Conheça os principais problemas que afetam o couro cabeludo

Dra. Karina Queiroz Chaves, dermatologista  conta os principais problemas que afetam o couro cabeludo 

 

A dermatologista Dra. Karina Queiroz Chaves (CRM/RJ 52.681296 )  formada pela UFF e sócia titular da SBD- RJ contou para a revista AUTOESTIMA porque existem várias doenças que afetam o couro cabeludo e quais os tratamentos existentes.

 

As doenças mais frequentes que atende no consultório são:

 

– Alopecia Androgenética: popularmente conhecido como calvície , e pode afetar tanto homens como mulheres e é causado por uma hipersensibilidade genética dos receptores hormonais no couro cabeludo , levando ao afinamento progressivo do fio de cabelo até a sua queda , ficando com uma rarefação no topo do cabelo.

 

O tratamento da Alopecia se baseia em estimulantes do crescimento dos fios como o minoxidil e em bloqueadores hormonais.

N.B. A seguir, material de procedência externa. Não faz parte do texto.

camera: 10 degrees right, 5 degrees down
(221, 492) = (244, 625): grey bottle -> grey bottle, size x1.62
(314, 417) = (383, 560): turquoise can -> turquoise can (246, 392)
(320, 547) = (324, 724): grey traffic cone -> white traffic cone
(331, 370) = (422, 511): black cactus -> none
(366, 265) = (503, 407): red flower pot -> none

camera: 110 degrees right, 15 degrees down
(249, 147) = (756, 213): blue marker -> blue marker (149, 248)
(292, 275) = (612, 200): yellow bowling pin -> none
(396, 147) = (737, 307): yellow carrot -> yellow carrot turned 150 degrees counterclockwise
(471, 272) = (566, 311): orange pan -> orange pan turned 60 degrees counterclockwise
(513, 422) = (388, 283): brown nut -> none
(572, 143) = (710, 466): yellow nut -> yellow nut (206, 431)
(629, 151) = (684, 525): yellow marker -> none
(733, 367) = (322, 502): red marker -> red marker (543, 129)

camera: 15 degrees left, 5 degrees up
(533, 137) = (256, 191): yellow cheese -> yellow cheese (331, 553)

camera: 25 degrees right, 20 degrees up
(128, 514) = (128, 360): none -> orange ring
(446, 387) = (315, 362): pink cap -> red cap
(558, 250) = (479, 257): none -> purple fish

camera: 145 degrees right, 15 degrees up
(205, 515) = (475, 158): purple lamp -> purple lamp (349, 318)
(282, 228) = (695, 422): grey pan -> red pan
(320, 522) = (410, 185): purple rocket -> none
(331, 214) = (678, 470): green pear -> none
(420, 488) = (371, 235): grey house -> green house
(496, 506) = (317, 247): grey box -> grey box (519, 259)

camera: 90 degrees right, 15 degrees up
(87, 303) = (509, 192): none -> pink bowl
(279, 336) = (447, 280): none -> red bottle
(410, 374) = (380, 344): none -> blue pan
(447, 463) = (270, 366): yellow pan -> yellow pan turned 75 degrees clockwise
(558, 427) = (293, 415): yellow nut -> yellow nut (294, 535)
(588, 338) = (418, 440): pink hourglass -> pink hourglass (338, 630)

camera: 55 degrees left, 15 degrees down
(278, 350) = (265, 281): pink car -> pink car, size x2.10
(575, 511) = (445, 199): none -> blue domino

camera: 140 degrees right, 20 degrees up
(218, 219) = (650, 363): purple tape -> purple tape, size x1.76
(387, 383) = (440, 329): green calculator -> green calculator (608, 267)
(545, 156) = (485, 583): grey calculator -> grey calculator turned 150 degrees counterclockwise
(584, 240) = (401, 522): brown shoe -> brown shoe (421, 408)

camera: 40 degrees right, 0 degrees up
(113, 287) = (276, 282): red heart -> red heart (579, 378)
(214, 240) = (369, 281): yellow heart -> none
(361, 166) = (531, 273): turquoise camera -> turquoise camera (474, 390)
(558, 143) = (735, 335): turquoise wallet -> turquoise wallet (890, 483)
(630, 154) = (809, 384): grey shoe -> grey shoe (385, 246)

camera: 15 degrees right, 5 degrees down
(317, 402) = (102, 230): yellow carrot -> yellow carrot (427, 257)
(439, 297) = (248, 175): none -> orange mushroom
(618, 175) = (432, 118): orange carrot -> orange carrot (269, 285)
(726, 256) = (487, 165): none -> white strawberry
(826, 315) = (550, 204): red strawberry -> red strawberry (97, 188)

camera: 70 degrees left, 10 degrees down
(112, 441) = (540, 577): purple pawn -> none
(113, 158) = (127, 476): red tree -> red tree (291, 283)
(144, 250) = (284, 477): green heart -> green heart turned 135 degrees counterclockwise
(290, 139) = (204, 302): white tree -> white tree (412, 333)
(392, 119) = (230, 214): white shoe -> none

O objetivo do tratamento é estacionar o processo e recuperar parte da perda. Os bloqueadores hormonais mais usados são a finasterida para os homens e anticoncepcionais e espironolactona para as mulheres. A própria finasterida pode ser usada quando indicada, mas deve ser feita por um médico dermatologista, devido aos seus efeitos colaterais.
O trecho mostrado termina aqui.